Un vieux Monsieur plein de sagesse


Au détour d'un village, un peu à l'écart des sentiers touristiques se dresse le chêne Guillotin.

Il semble tout droit sorti d'un dessin animé ce noble vieillard bienveillant.
On ne l'approche pas n'importe comment si l'on souhaite qu'il vous parle.
Il faut le respecter, prendre son temps, pénétrer l'un après l'autre ses
cercles d'énergie, en demandant à chaque fois la permission d'aller plus loin...

Une fois devant ce sage, on se sent tout petit. On lui prête plus de 1000 ans.
Son tronc est creux, mais il a encore de verts feuillages qui semblent rire au nez
des incroyants, démontrant la vigueur d'une nature généreuse qui en a vu passer
des vils et des manants, des gens en armes et de belles demoiselles.

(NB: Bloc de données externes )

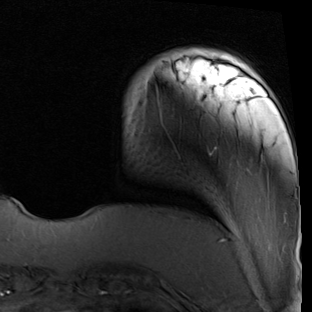
Breast MRI (dynamic contrast-enhanced), one axial slice. Slice 11 of 90 in the series (ordered by position). Cropped to one breast. Dynamic contrast-enhanced series, time point 2 of 7 at this slice position (early post-contrast). 1.5 T. TE 2 ms, TR 5.1 ms. 2 mm slice thickness. 312 × 312 image matrix, field of view 219 × 219 mm. Female patient.
Outlined on this slice (semi-automatic segmentation, software-assisted and operator-edited):
- enhancing-tissue mask used for the functional tumour volume (all voxels passing the contrast-enhancement thresholds inside the analysis volume; usually the tumour): bounding box [x1, y1, x2, y2] px = [173, 50, 226, 69]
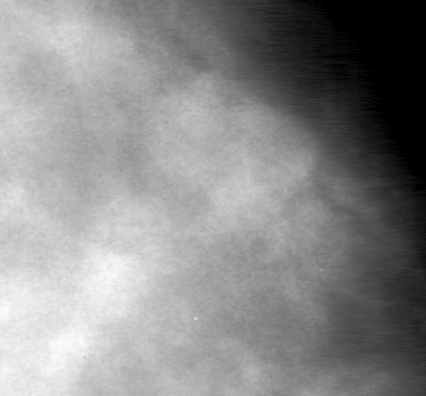
Cropped region of a digitized screen-film mammogram centred on a radiologist-marked abnormality, left breast, CC view, BI-RADS breast density category 3 (scale 1–4).
- Finding: mass, shape lobulated, margins microlobulated; BI-RADS assessment category 0 (incomplete: needs additional imaging); subtlety rating 3 on a 1 (subtle) to 5 (obvious) scale; pathology result (as recorded, not read from the image): benign.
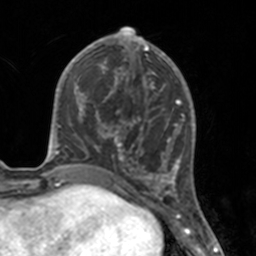
Breast MRI, one axial slice. Slice 62 of 160 in the series (ordered by position). Cropped to one breast. Dynamic contrast-enhanced series, time point 2 of 7 at this slice position (early post-contrast). 3 T. TE 1.7 ms, TR 4 ms. 1 mm slice thickness. 256 × 256 image matrix, field of view 170 × 170 mm. Female patient.
Outlined on this slice (semi-automatic segmentation, software-assisted and operator-edited):
- enhancing-tissue mask used for the functional tumour volume (all voxels passing the contrast-enhancement thresholds inside the analysis volume; usually the tumour): bounding box (x1, y1, x2, y2) in pixels: (112, 46, 175, 183)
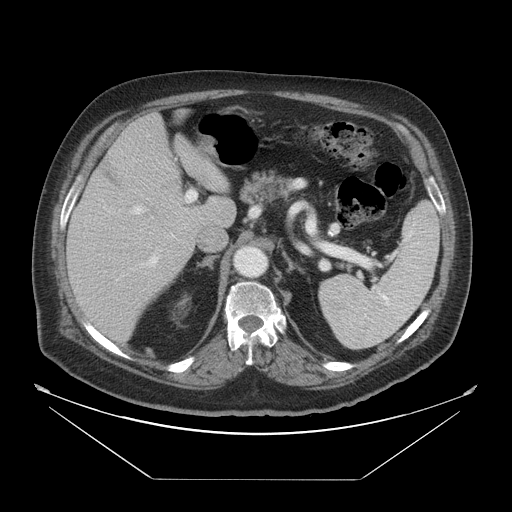
Contrast-enhanced abdominal CT, one axial slice. Slice 32 of 45 in the series (ordered by position). Intravenous contrast given. Soft-tissue window (W 400 / L 40 HU). 5 mm slice thickness. 512 × 512 image matrix, field of view 463 × 463 mm. From the clinical record (not read from this slice): patient: male, age 70 years at operation; diagnosis: colorectal cancer liver metastases, imaged before liver resection; multiple liver metastases: no; largest metastasis: 4.5 cm.
Structures marked on this image (outlined manually by an expert reader):
- liver: bounding box (x1, y1, x2, y2) in pixels: (66, 113, 236, 343)
- planned liver remnant (the part of the liver to remain after resection): (119, 113, 226, 182)
- portal vein (with intrahepatic branches): (119, 159, 197, 267)
- liver metastasis: (139, 209, 157, 224)
- liver metastasis: (98, 153, 131, 192)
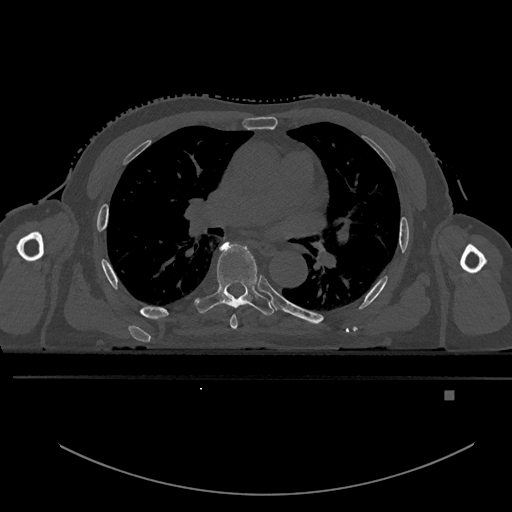
CT including the spine, one axial slice; position 318 of 969 along the scan axis; bone window (W 1800 / L 400 HU); 512 × 512 image matrix, field of view 456 × 456 mm. Male patient, age 82 years. From the clinical record (not read from this slice): primary cancer: prostate; vertebrae with lytic lesions (as recorded): T11, T9, T8, T2.
Structures marked on this image (semi-automatically segmented with operator editing):
- T5 vertebra: bounding box <230,314,238,329> (left, top, right, bottom; pixels)
- T6 vertebra: <195,241,276,316>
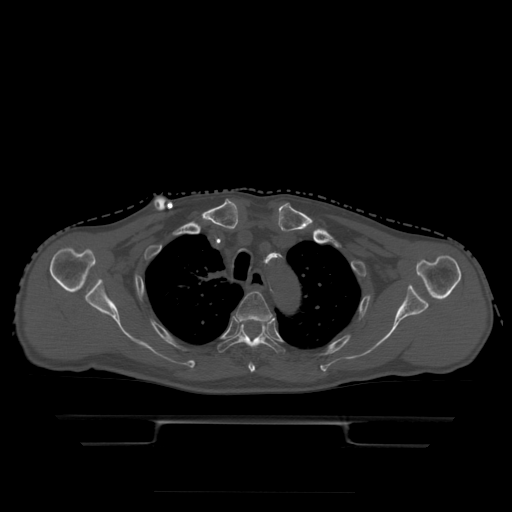
CT including the spine, one axial slice; slice 362 of 522 in the series (ordered by position); bone window (W 1800 / L 400 HU); 1.25 mm slice thickness; 512 × 512 image matrix, field of view 436 × 436 mm. Patient age 68 years. From the clinical record (not read from this slice): primary cancer: urothelial.
Structures marked on this image (semi-automatic segmentation, software-assisted and operator-edited):
- T3 vertebra: bounding box [x1, y1, x2, y2] px = [237, 292, 273, 373]
- T4 vertebra: [217, 320, 286, 354]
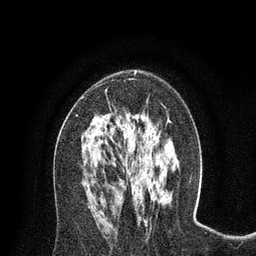
Breast MRI (dynamic contrast-enhanced), one axial slice. Slice 42 of 80 in the series (ordered by position). Cropped to one breast. Dynamic contrast-enhanced series, time point 2 of 8 at this slice position (early post-contrast). 3 T. TE 2.1 ms, TR 4.7 ms. 2 mm slice thickness. 256 × 256 image matrix, field of view 170 × 170 mm. Female patient.
Annotated regions visible in this slice (semi-automatic segmentation, software-assisted and operator-edited):
- enhancing-tissue mask used for the functional tumour volume (all voxels passing the contrast-enhancement thresholds inside the analysis volume; usually the tumour): bounding box (x1, y1, x2, y2) in pixels: (76, 71, 137, 116)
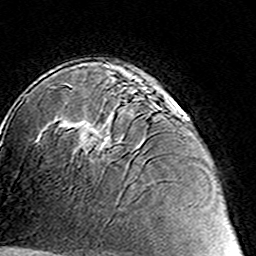
Breast MRI (dynamic contrast-enhanced), one axial slice; slice 96 of 160 in the series (ordered by position); cropped to one breast; dynamic contrast-enhanced series, time point 2 of 8 at this slice position (early post-contrast); 3 T; TE 4.6 ms, TR 7.4 ms; 1 mm slice thickness; 256 × 256 image matrix. Female patient.
Annotated regions visible in this slice (semi-automatic segmentation, software-assisted and operator-edited):
- enhancing-tissue mask used for the functional tumour volume (all voxels passing the contrast-enhancement thresholds inside the analysis volume; usually the tumour): box from (x=63, y=83) to (x=178, y=155) px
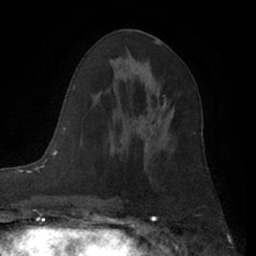
Breast MRI (dynamic contrast-enhanced), one axial slice; slice 35 of 66 in the series (ordered by position); cropped to one breast; dynamic contrast-enhanced series, time point 2 of 7 at this slice position (early post-contrast); 1.5 T; TE 3 ms, TR 6.2 ms; 2.4 mm slice thickness; 256 × 256 image matrix, field of view 165 × 165 mm. Female patient.
Outlined on this slice (semi-automatically segmented with operator editing):
- enhancing-tissue mask used for the functional tumour volume (all voxels passing the contrast-enhancement thresholds inside the analysis volume; usually the tumour): bounding box (x1, y1, x2, y2) in pixels: (120, 98, 170, 150)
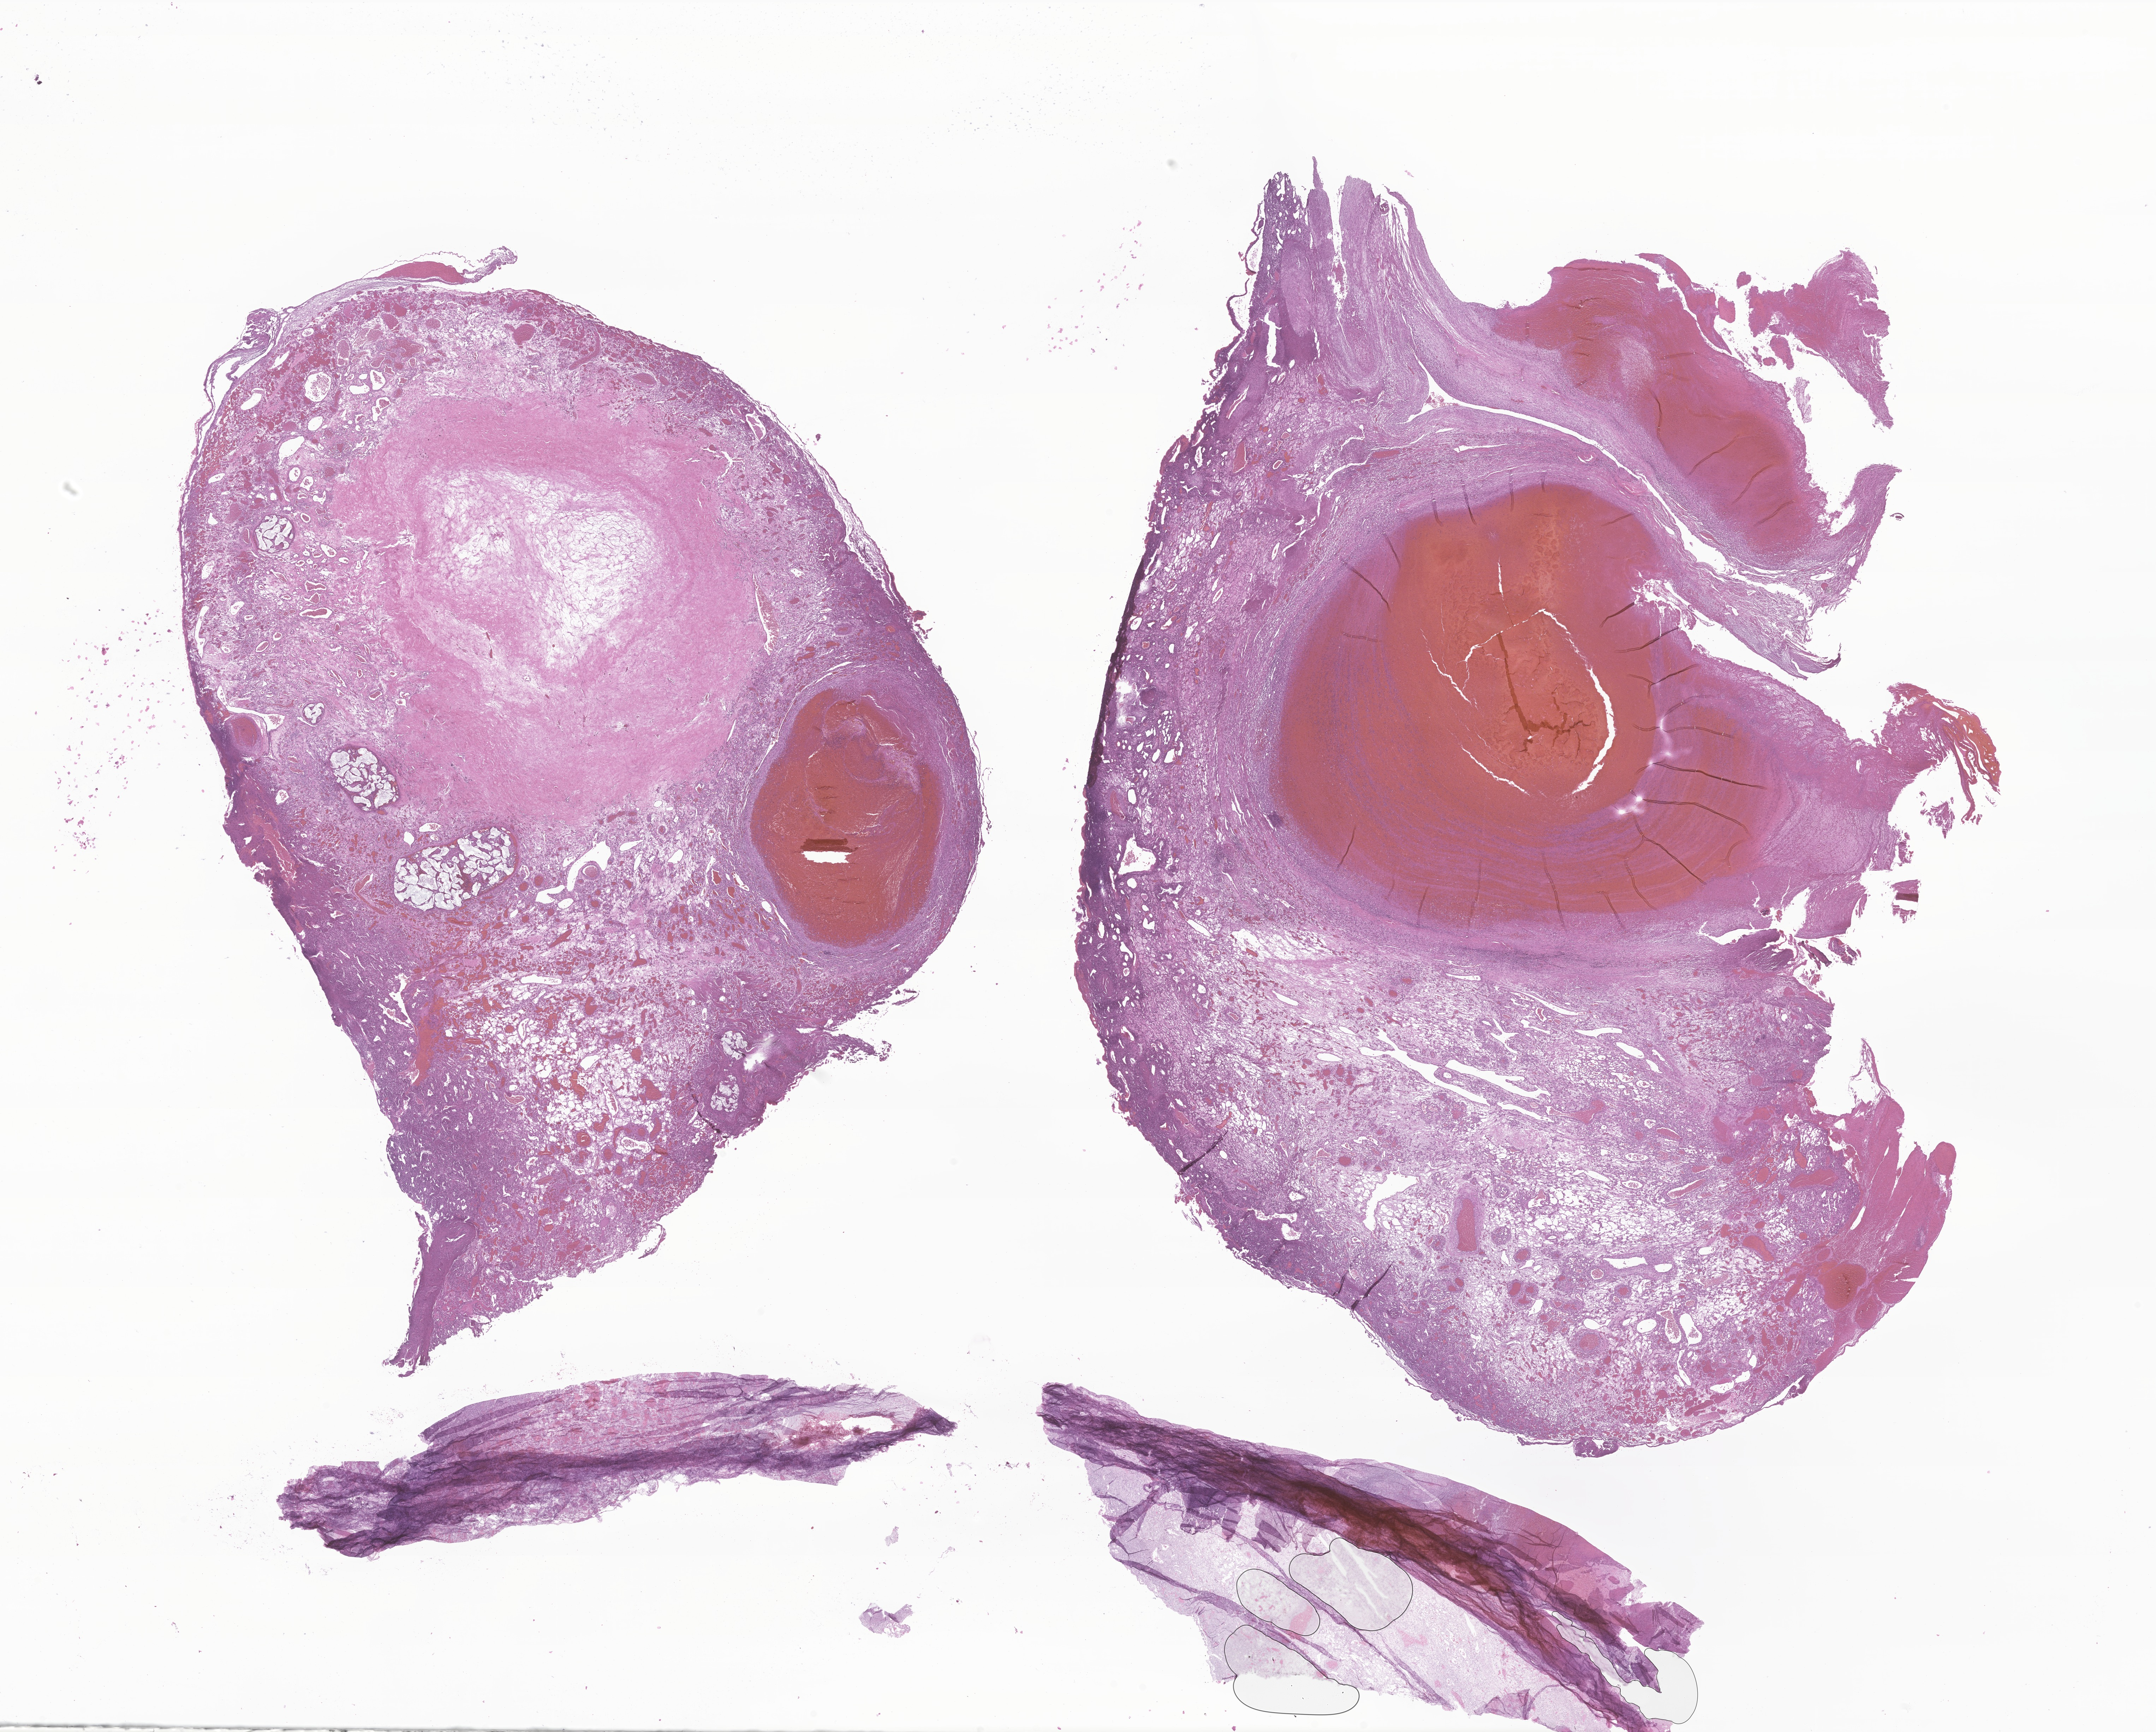
Whole-slide image, H&E stain of tumor tissue from the brain, whole scanned area (about 25.7 x 20.7 mm) shown as a low-resolution overview; formalin-fixed paraffin-embedded section. Patient female; age 93 months (7 years 9 months).
• diagnosis: Malignant tumor, spindle cell type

La légende dit qu'au creux de son tronc se sont un jour cachés dix hommes
pourchassés par l'armée adverse. Une araignée aurait alors tissé sa toile sur
l'entrée, laissant croire aux poursuivants que personne n'avait franchi l'ouverture
fermée depuis déjà longtemps.

Elle est étroite cette ouverture, et seuls les plus souples ou les plus menus parviendront à s'y glisser au prix de certaines contorsions.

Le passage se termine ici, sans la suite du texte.